Sentado sozinho a uma mesa isolada do bar, Van Grogue comia pastel com sorvete.
– Ficou maluco? Ô Grogue, que mistura é essa? – Indagou irônico o Adan Molly que chegava bem entusiasmado ao botequim.
Van levantou a cabeça e, envergonhado respondeu:
– Você também vai ralhar comigo?
Molly voltou-se para o Maçarico que, alisando o tampo do balcão com um guardanapo, e apontando o Grogue com o queixo, girou o indicador da mão direita na altura da fronte. Quando Molly se aproximou o dono do boteco sussurrou-lhe:
– Depois que disseram que o bilau dele parece sorvete, que quando esquenta amolece, ele ficou assim, meio jururu.
– Que mico hein Maça? – gracejou o Adan.
– Uma verdadeira estilingada no bom-senso.
Adan Molly pegou a garrafa de cerveja e o copo que lhe dera o Maçarico e caminhou em direção à mesa do Grogue perturbado.
– É verdade que te internaram num manicômio Van?
– Hã hã. – respondeu, envergonhadíssimo, o mais famoso pingueiro de Tupinambicas das Linhas. Então ele continuou:
– Tinha um enfermeiro lá dizendo que ia injetar gás na minha cabeça só pra tirar um raio X. É mole? Ele era malvado. Amarrava-me na cama e punha um soro no meu braço que me fazia sofrer muito.
– Mas por que ele faria mal pra você? – Quis saber o Adan Molly.
– Vingança. Eu fiquei devendo alguns meses de aluguel para outro enfermeiro que era primo dele.
– Nossa! Impressionante. Como é que você descobriu isso tudo?
– Sabe aquela borracha que se usa pra amarrar o braço quando se tira a pressão da pessoa? – continuou o Van choroso.
– A tripa de mico?
– É essa mesmo. Então… O cara esticava e soltava a borracha contra os meus braços e as minhas costas; era cada borrachada que eu vou te contar; doía tanto que eu tinha de sair correndo.
– Mas quem era o enfermeiro? – perguntou Adan Molly bebendo com satisfação a cerveja geladíssima.

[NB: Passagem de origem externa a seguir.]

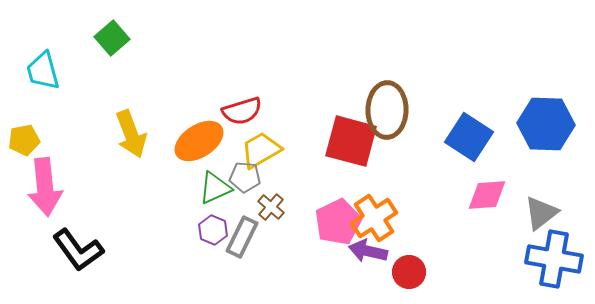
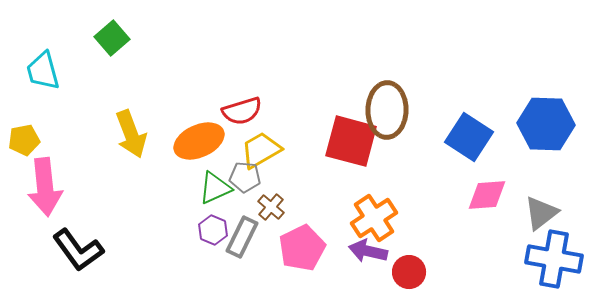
orange ellipse: rotated 9 degrees clockwise
pink pentagon: moved 36 px left, 26 px down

– O que me agrediu eu não conhecia. Mas aquele de quem aluguei a casa tinha sido condenado por homicídio. O cara ficou preso durante dois anos. Ele fez um aborto numa empregada doméstica que morreu.
– Mas por que você alugou a casa justamente do assassino? – indagou Adan Mollly.
– Porque eu não sabia.
– E essa história do bilau?
– É brincadeira. Sou macho pra caramba.
– Será?
Depois que tomou o sorvete, comeu o pastel e ouviu do Maçarico a resposta negativa, para a sua indagação sobre a existência de peixe frito pra vender, Van pagou a conta e saiu do bar.
Ele permaneceu parado no ponto de ônibus por pouco tempo. Grogue entrou no coletivo, pagou a passagem e preguntou ao cobrador se aquele carro passaria defronte ao zoológico.
– Pergunte para o motorista. – respondeu com rudeza, o cobrador.
Grogue então, por causa do ruído do motor, falando em voz alta ao motorista, quis saber se ele pararia perto de um ponto, próximo ao zoológico.
Van desceu e andando duas centenas de metros chegou ao jardim zoológico onde viu a águia, o leão, e o burro.
Depois, caminhando de volta ao ponto de ônibus, viu de longe, que já havia um parado ali.
Ao entrar no coletivo ele notou um pedaço de papelão deixado sobre o primeiro degrau. Não muito distante o motorista falava ao celular:
– Gritou sim. Gritou feio com um colega nosso.
Van desconfiou que aquilo não deixava de ser mais uma trança que se formava à sua passagem.